### Requirement
In the entries below, the lines from the one with "From the Department" through the one with "CLINICAL STUDY" are to be copied exactly; both ends count.

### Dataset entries
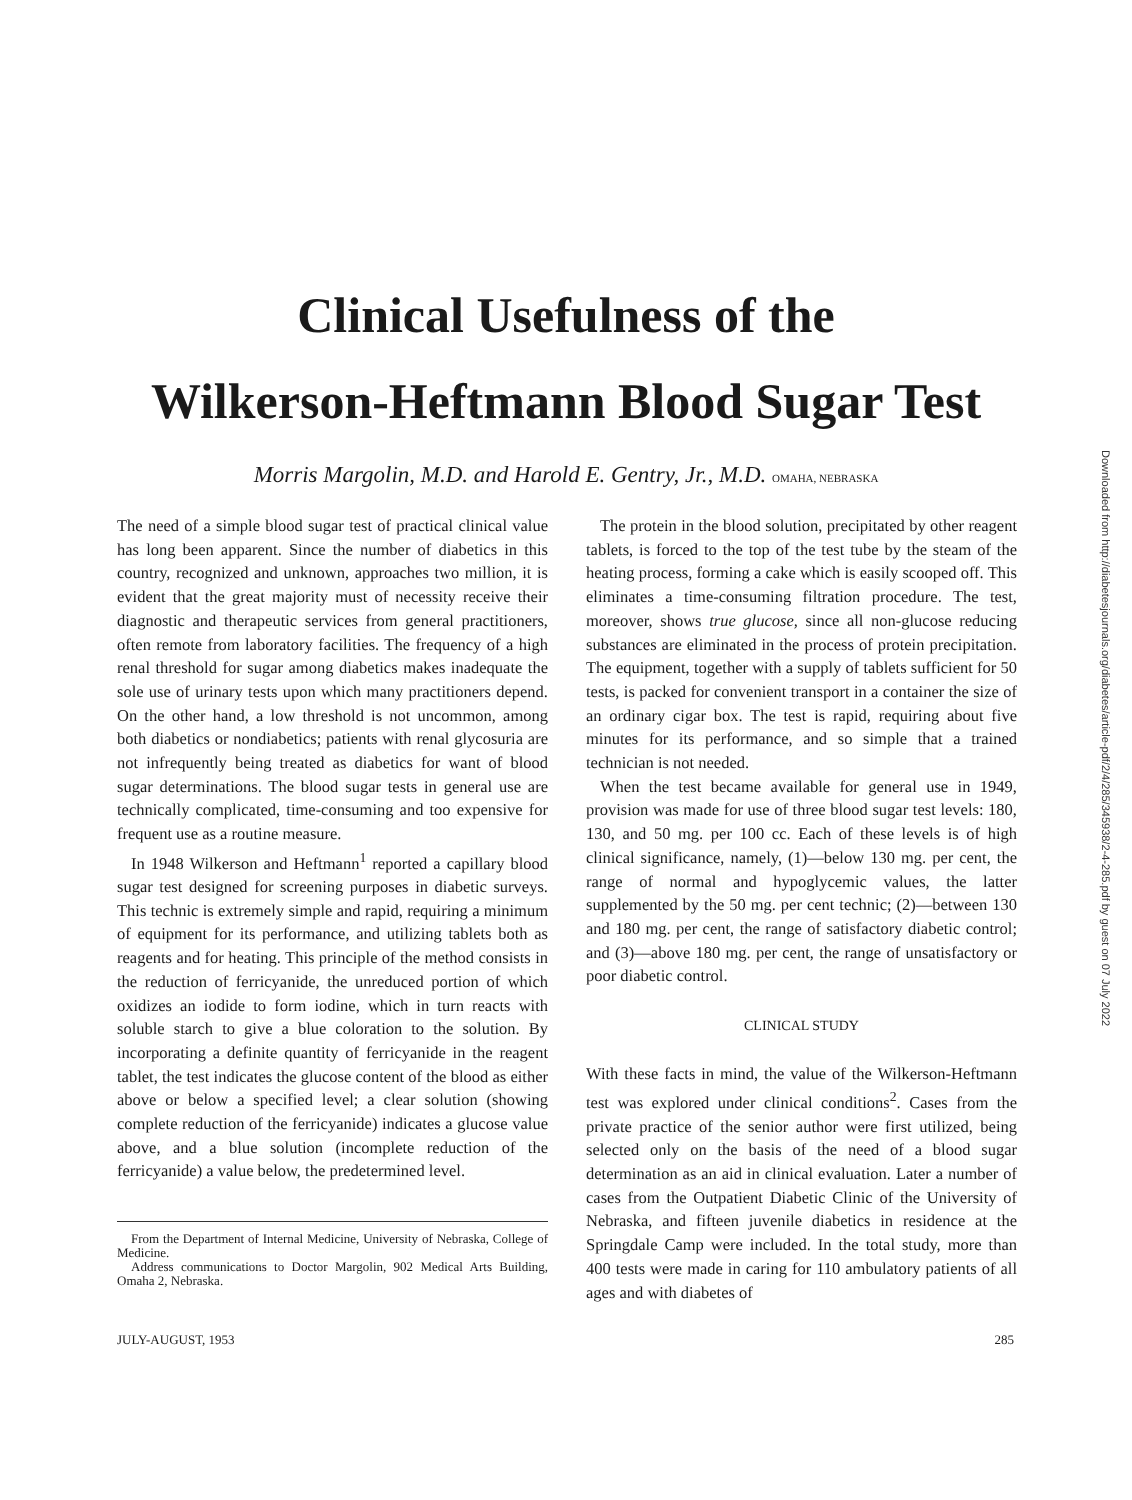Clinical Usefulness of the
Wilkerson-Heftmann Blood Sugar Test
Morris Margolin, M.D. and Harold E. Gentry, Jr., M.D. OMAHA, NEBRASKA
The need of a simple blood sugar test of practical clinical value has long been apparent. Since the number of diabetics in this country, recognized and unknown, approaches two million, it is evident that the great majority must of necessity receive their diagnostic and therapeutic services from general practitioners, often remote from laboratory facilities. The frequency of a high renal threshold for sugar among diabetics makes inadequate the sole use of urinary tests upon which many practitioners depend. On the other hand, a low threshold is not uncommon, among both diabetics or nondiabetics; patients with renal glycosuria are not infrequently being treated as diabetics for want of blood sugar determinations. The blood sugar tests in general use are technically complicated, time-consuming and too expensive for frequent use as a routine measure.
In 1948 Wilkerson and Heftmann<sup>1</sup> reported a capillary blood sugar test designed for screening purposes in diabetic surveys. This technic is extremely simple and rapid, requiring a minimum of equipment for its performance, and utilizing tablets both as reagents and for heating. This principle of the method consists in the reduction of ferricyanide, the unreduced portion of which oxidizes an iodide to form iodine, which in turn reacts with soluble starch to give a blue coloration to the solution. By incorporating a definite quantity of ferricyanide in the reagent tablet, the test indicates the glucose content of the blood as either above or below a specified level; a clear solution (showing complete reduction of the ferricyanide) indicates a glucose value above, and a blue solution (incomplete reduction of the ferricyanide) a value below, the predetermined level.
From the Department of Internal Medicine, University of Nebraska, College of Medicine.
Address communications to Doctor Margolin, 902 Medical Arts Building, Omaha 2, Nebraska.
The protein in the blood solution, precipitated by other reagent tablets, is forced to the top of the test tube by the steam of the heating process, forming a cake which is easily scooped off. This eliminates a time-consuming filtration procedure. The test, moreover, shows true glucose, since all non-glucose reducing substances are eliminated in the process of protein precipitation. The equipment, together with a supply of tablets sufficient for 50 tests, is packed for convenient transport in a container the size of an ordinary cigar box. The test is rapid, requiring about five minutes for its performance, and so simple that a trained technician is not needed.
When the test became available for general use in 1949, provision was made for use of three blood sugar test levels: 180, 130, and 50 mg. per 100 cc. Each of these levels is of high clinical significance, namely, (1)—below 130 mg. per cent, the range of normal and hypoglycemic values, the latter supplemented by the 50 mg. per cent technic; (2)—between 130 and 180 mg. per cent, the range of satisfactory diabetic control; and (3)—above 180 mg. per cent, the range of unsatisfactory or poor diabetic control.
CLINICAL STUDY
With these facts in mind, the value of the Wilkerson-Heftmann test was explored under clinical conditions<sup>2</sup>. Cases from the private practice of the senior author were first utilized, being selected only on the basis of the need of a blood sugar determination as an aid in clinical evaluation. Later a number of cases from the Outpatient Diabetic Clinic of the University of Nebraska, and fifteen juvenile diabetics in residence at the Springdale Camp were included. In the total study, more than 400 tests were made in caring for 110 ambulatory patients of all ages and with diabetes of
JULY-AUGUST, 1953 285
Downloaded from http://diabetesjournals.org/diabetes/article-pdf/2/4/285/345938/2-4-285.pdf by guest on 07 July 2022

### Task answer
From the Department of Internal Medicine, University of Nebraska, College of Medicine.
Address communications to Doctor Margolin, 902 Medical Arts Building, Omaha 2, Nebraska.
The protein in the blood solution, precipitated by other reagent tablets, is forced to the top of the test tube by the steam of the heating process, forming a cake which is easily scooped off. This eliminates a time-consuming filtration procedure. The test, moreover, shows true glucose, since all non-glucose reducing substances are eliminated in the process of protein precipitation. The equipment, together with a supply of tablets sufficient for 50 tests, is packed for convenient transport in a container the size of an ordinary cigar box. The test is rapid, requiring about five minutes for its performance, and so simple that a trained technician is not needed.
When the test became available for general use in 1949, provision was made for use of three blood sugar test levels: 180, 130, and 50 mg. per 100 cc. Each of these levels is of high clinical significance, namely, (1)—below 130 mg. per cent, the range of normal and hypoglycemic values, the latter supplemented by the 50 mg. per cent technic; (2)—between 130 and 180 mg. per cent, the range of satisfactory diabetic control; and (3)—above 180 mg. per cent, the range of unsatisfactory or poor diabetic control.
CLINICAL STUDY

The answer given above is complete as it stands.